Data for this exercise:

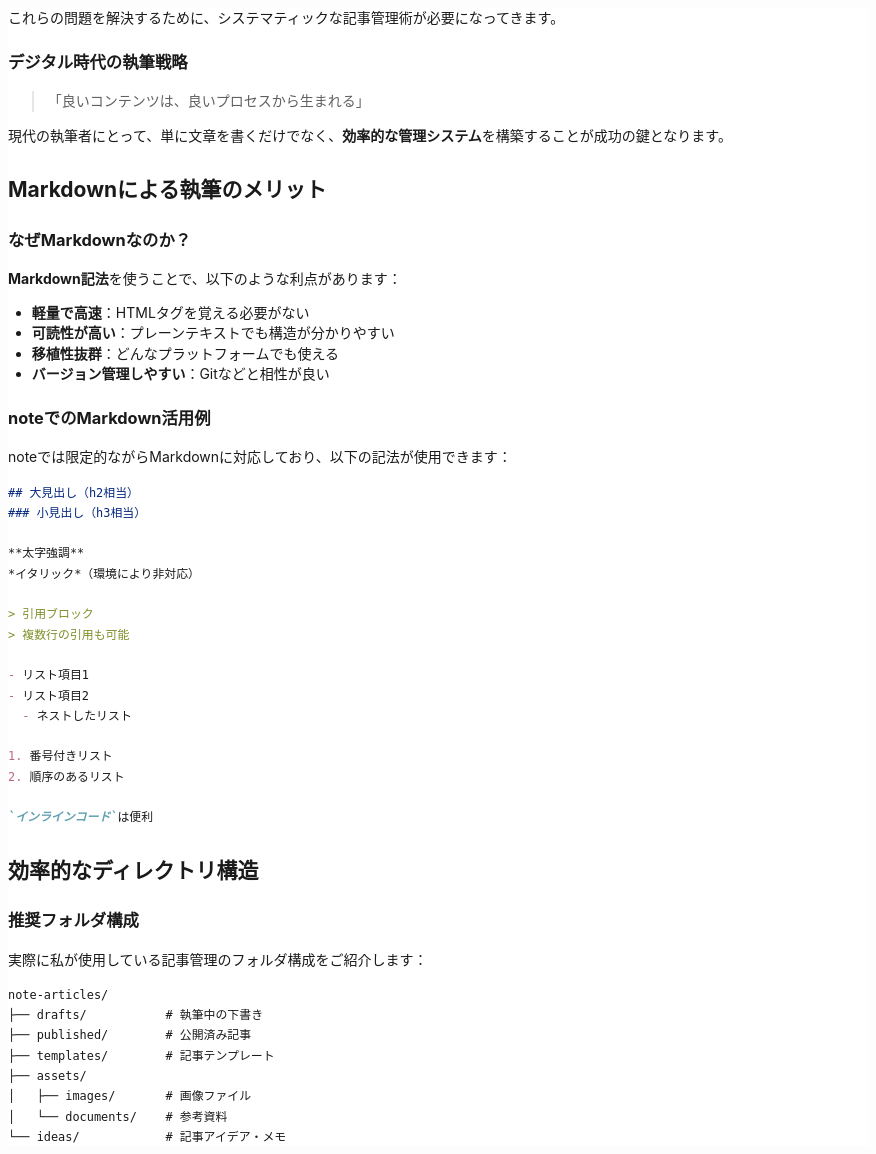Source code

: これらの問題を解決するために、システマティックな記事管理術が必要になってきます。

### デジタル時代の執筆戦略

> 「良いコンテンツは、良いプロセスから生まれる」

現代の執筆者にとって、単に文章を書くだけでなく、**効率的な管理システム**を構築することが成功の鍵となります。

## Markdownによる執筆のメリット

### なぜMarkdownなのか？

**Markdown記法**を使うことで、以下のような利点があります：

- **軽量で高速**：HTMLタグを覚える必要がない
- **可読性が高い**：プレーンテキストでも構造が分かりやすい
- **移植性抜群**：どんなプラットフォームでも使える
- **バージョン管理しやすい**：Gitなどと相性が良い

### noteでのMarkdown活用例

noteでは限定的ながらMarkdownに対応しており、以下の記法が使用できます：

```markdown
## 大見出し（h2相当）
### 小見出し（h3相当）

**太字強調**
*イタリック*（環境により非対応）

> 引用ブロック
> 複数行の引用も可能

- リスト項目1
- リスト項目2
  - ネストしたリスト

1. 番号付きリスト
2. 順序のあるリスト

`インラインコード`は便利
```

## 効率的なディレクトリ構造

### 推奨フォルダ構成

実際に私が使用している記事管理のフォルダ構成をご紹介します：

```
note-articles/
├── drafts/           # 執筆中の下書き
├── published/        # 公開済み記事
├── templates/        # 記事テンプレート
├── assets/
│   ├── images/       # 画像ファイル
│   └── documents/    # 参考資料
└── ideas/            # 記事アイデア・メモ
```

--

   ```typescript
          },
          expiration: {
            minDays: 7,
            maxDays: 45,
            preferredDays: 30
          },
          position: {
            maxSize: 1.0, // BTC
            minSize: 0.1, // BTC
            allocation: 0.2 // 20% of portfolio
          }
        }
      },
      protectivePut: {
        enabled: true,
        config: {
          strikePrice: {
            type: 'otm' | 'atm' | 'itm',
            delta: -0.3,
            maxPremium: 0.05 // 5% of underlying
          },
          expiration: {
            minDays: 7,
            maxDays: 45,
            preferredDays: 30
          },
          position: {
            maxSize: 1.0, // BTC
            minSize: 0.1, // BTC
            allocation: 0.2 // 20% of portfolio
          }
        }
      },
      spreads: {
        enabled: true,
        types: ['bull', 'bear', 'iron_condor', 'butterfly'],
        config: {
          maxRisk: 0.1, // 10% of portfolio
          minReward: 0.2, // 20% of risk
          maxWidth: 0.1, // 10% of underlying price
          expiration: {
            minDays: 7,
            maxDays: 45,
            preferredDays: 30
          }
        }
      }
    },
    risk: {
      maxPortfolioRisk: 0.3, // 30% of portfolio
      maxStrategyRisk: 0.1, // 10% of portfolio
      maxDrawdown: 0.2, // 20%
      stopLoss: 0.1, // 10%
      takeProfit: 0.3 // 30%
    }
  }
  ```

Required action:
Looking at the records above, state the number of lines where the word "portfolio" occurs, and write nothing beyond it.

Response for this exercise:
5